VH-1 Television GmbH & Co. oHG
Bereits in der 19. Sitzung der KEK am 23. November 1998
wurde beschlossen, daß die von der Hamburgischen
Anstalt für neue Medien (HAM) der KEK am 21.10.98 zur
Beurteilung nach dem Rundfunkstaatsvertrag vorgelegte
Beteiligungsveränderung bei der VH-1 Television GmbH &
Co. oHG nach den Vorschriften des Rundfunkstaatsvertrages
über die Sicherung der Meinungsvielfalt im Fernsehen
als unbedenklich bestätigt werden kann. Bei VH-1
handelt es sich um ein deutschsprachiges
TV-Musik-Spartenprogramm.

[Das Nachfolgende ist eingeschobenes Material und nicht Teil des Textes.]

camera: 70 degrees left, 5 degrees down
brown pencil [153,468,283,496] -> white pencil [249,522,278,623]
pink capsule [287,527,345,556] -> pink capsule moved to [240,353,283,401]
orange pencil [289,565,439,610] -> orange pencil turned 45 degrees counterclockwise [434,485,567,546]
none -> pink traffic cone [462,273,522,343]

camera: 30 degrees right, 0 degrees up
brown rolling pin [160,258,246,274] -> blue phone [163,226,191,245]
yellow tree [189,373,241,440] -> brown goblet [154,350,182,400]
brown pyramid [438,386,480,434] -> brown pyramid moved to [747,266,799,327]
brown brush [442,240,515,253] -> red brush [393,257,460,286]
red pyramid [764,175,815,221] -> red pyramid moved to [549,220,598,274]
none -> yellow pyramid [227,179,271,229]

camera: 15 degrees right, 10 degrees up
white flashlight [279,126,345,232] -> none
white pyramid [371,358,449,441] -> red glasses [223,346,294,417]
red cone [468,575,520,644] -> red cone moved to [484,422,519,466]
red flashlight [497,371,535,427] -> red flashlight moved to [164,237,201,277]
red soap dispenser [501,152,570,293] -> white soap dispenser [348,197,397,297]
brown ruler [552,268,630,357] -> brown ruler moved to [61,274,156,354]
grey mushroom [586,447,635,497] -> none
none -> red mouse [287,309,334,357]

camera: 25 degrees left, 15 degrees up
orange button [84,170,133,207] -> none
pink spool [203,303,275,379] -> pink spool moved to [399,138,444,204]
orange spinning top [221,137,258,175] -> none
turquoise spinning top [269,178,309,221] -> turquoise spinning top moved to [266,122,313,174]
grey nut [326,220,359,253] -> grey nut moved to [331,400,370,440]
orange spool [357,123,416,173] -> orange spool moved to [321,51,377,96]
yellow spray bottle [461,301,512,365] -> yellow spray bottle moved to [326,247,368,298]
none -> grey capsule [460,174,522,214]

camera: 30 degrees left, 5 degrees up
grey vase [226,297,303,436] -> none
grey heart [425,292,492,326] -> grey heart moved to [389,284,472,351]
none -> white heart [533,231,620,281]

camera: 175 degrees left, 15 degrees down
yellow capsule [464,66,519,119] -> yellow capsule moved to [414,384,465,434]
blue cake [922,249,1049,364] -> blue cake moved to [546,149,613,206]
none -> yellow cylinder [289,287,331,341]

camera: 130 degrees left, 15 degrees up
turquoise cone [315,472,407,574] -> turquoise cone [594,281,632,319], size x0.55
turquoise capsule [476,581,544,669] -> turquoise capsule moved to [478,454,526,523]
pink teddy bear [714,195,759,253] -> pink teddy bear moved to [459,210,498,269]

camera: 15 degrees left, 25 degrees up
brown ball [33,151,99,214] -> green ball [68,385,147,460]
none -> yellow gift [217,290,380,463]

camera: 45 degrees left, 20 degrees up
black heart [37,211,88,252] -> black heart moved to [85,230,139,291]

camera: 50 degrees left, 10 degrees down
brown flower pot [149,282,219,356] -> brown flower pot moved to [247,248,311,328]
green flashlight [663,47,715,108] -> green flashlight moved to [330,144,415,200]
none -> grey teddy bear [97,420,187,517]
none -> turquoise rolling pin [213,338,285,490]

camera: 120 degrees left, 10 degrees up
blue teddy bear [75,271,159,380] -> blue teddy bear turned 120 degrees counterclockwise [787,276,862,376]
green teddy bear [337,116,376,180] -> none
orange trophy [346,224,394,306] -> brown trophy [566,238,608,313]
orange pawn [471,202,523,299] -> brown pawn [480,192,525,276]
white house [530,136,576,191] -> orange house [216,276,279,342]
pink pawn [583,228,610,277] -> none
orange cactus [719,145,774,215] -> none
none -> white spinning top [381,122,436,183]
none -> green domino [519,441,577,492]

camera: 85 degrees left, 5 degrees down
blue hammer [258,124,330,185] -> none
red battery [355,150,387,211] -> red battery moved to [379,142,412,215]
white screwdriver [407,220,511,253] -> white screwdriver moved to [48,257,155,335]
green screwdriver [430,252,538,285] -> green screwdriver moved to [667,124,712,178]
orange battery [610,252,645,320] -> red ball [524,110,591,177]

Ursprünglich war Inhaberin
der Zulassung die MTV Networks GmbH, jetzige Lizenznehmerin
ist die VH-1 Television GmbH & Co. oHG mit Sitz in Hamburg.
An dieser Gesellschaft sind mit 80 % der Kapital- und
Stimmrechtsanteile die VH-1 Television Verwaltungs GmbH,
Hamburg und zu 20 % die Viacom VHENO GmbH, Hamburg
beteiligt. Die von der KEK als
medienkonzen-trationsrechtlich unbedenklich bestätigte
Veränderung besteht in einer Übertragung der 50
%-igen Anteile der US-amerikanischen Investmentbank Bear
Stearns Acquisition V, Inc. an der Viacom Holding (Germany)
B.V., Amsterdam, die ihrerseits zu 99 % an der VH-1
Television Verwaltungs GmbH, Hamburg beteiligt ist, auf die
Viacom Finance AG (Schweiz/Zug). Durch diese
Veränderung beherrscht die US-amerikanische Viacom Inc.
die Veranstaltergemeinschaft von VH-1 zu 100 %.